I am almost a Master member here on JWD now. I feel so much more comfortable here than I did at first. I love visiting here several times a day and do not mind even the negative comments we get on here anymore. I would not leave this group for anything now but it has its consequences LOL.
The problem I am having is that for the past couple of weeks my dreams are now involving something JW related almost every night. I haven't dreamed about being a JW or anything about it in years and now I am back to JW stuff in my dreams. I just have to tell you about this very vivid dream I had last night.

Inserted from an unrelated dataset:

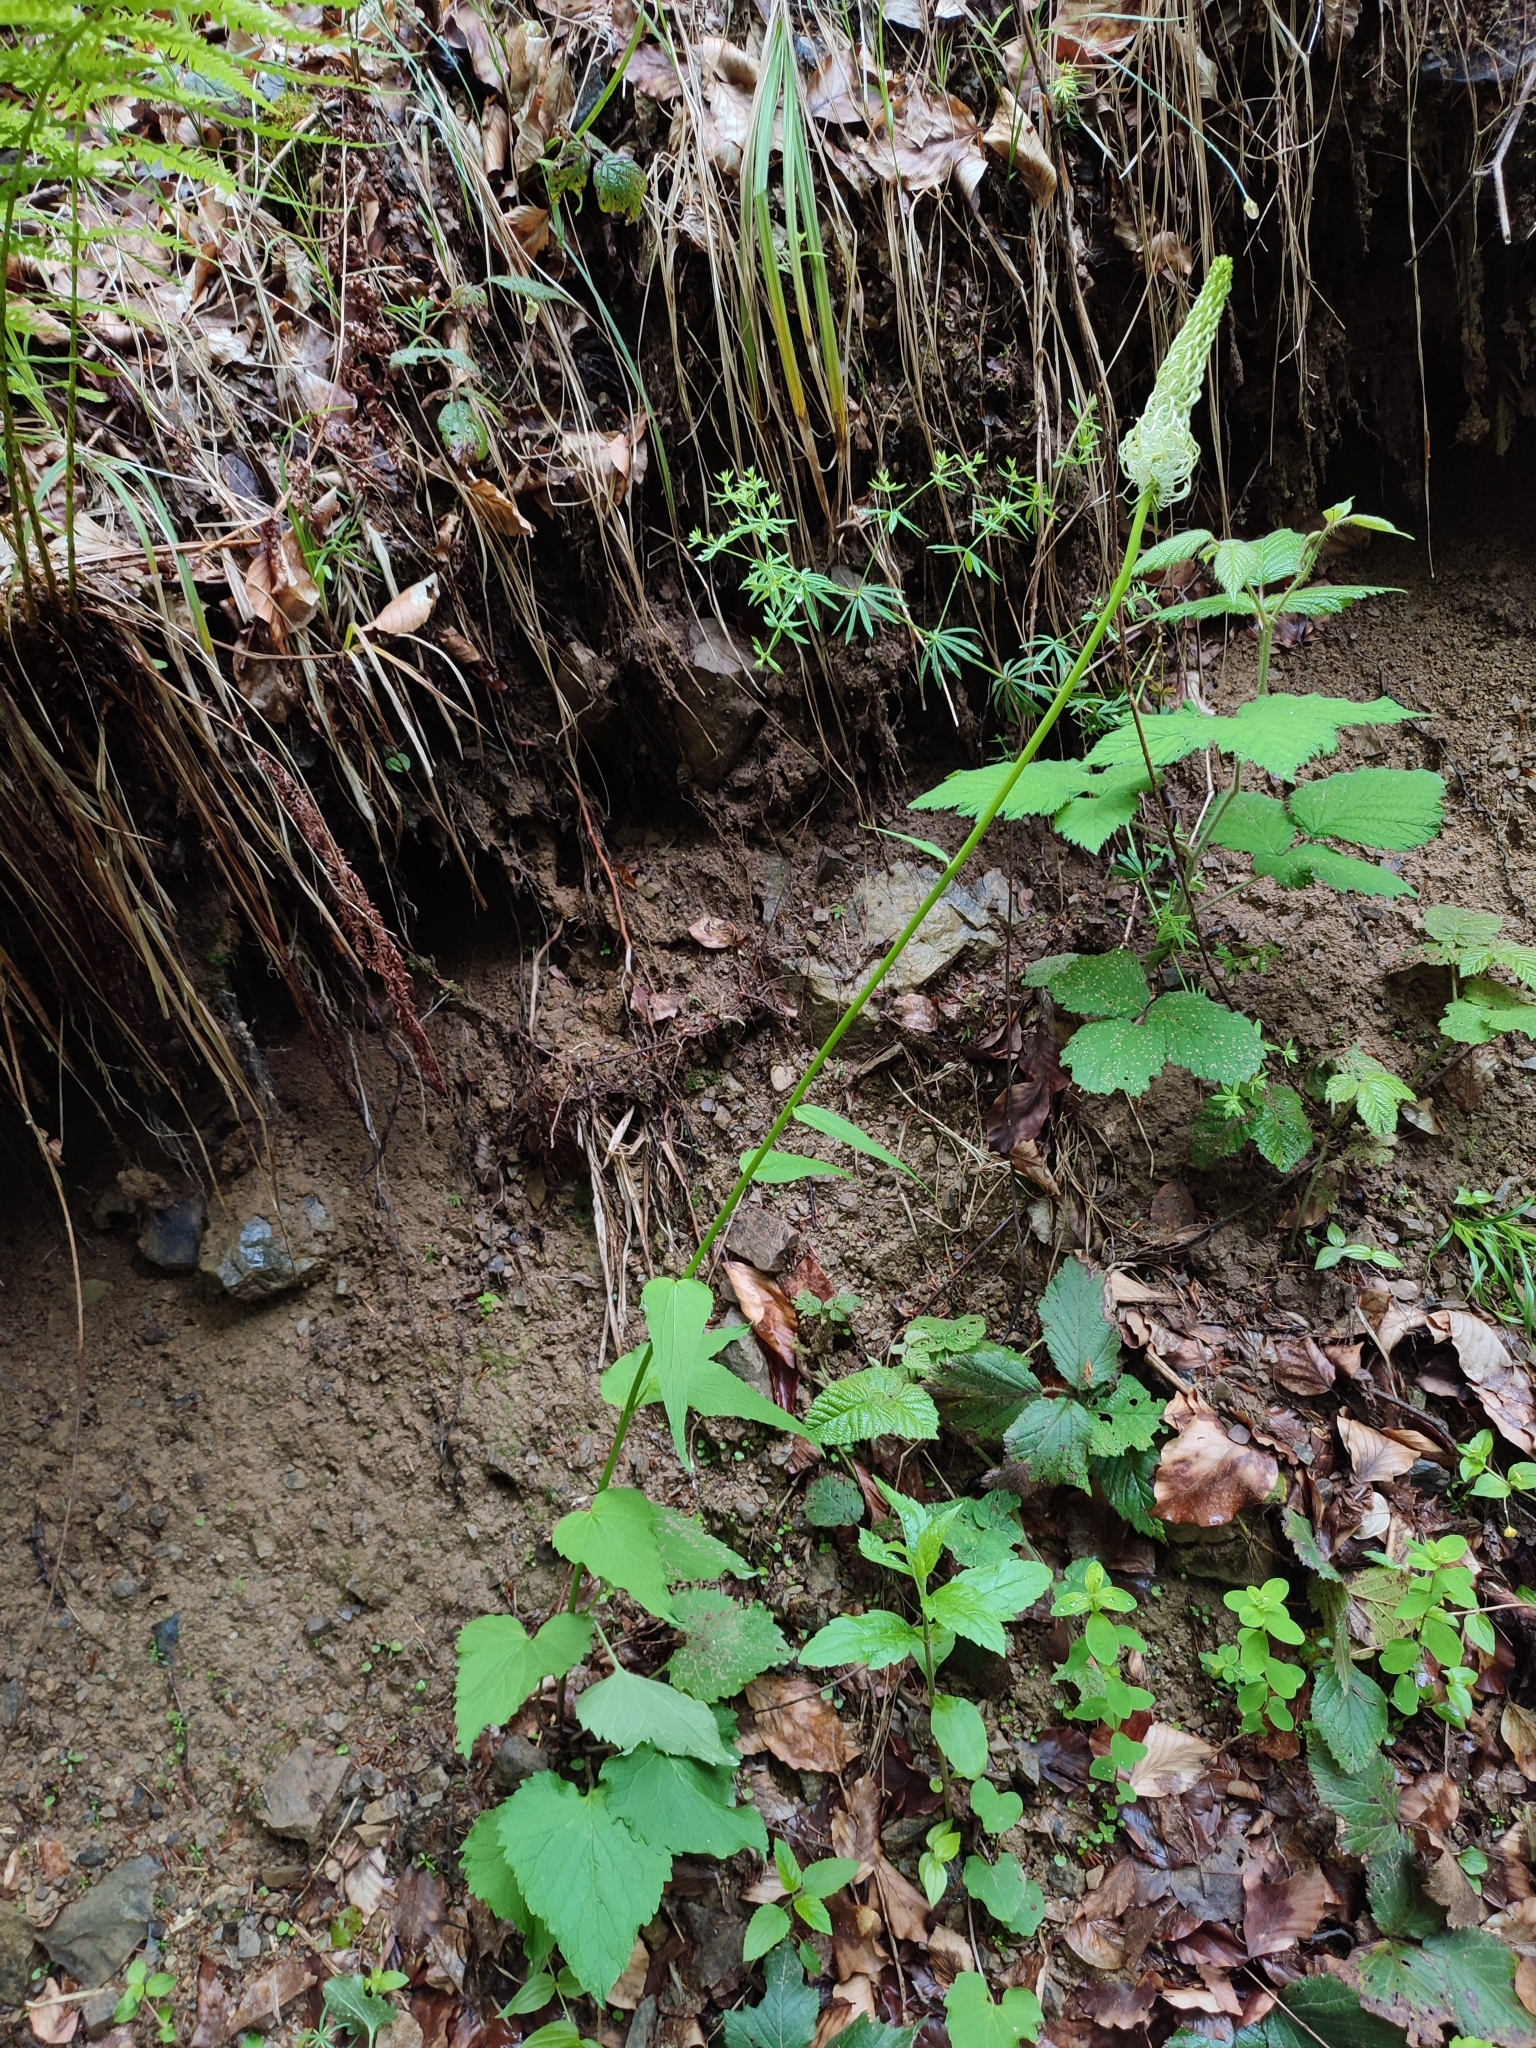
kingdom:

I was out in The Service with 3 other JW women, I was the spiritually weak one (as usual) and I didn't have my heart in it, I didn't like going out in service and just did it to keep up appearances with my friends and parents. The women I was with were all gung ho to get out there and start knocking and presenting the Awake and Watchtower Mags. I felt a bit embarrassed that I hadn't even read one article in them so I didn't know what to say at the door. They said I had to take the first door but I was so relieved when they said I should go to the door by myself. I guess they thought this was some kind of punishment or test because they would be watching me from the street to see how I did. I thought I will wing it and no one will be the wiser. A little girl comes to the door and I very nicely asked her if her Daddy or Mommy was home and commented on how pretty she looked today. Her Dad came to the door, a gruff looking bearded man, looked a bit like a professer. I felt intimidated by his worldy know it all way about him. What do you want he says. Well I present the Awake magazine and feel embarrassed about it because I know its such a stupid magazine I say well I am here to offer you these Magazines, they have timely articles about things going on in the world today. I am hoping he is not going to ask me about any specific content. Lucky me, He says ok here is 10 cents like he just wants to get rid of me, I give him the magazines and then he says, Wait. I can't afford to give you 10 cents for these give the money back to me, I am not sure if I will like them so here take this instead. He tears off a half a piece of bread that is on the counter and hands that to me. I just want to place the magazines so the women I am with will think I am with it in the religion so I say OK. But then my mind does a about turn (in the dream) and I say well if you want to just give me bread then you really need to read this, I quickly slip a tract into the first page of the Awake magazine. Please take the time to read it, its really why I am here but don't tell anyone that is JW about this information tract. The tract was 10 reasons why JWs are a dangerous Cult.
I leave and go back to the women feeling all happy that I had put one over on these smug self righteous women. They were surprised I had no problem placing the literature even though they knew I wasn't really spiritually strong in the religion. My dream ended there with me feeling so good because I could secretly Use the Field Service to incriminate the JW religion.
I woke up thinking, wouldn't that be great if some of the ones that are still in but don't believe the religion anymore could slip in apostate stuff into the literature. LOL
I know crazy dream but it was so real. Anyone else have JW related dreams lately because of filling your mind with JWD discussions.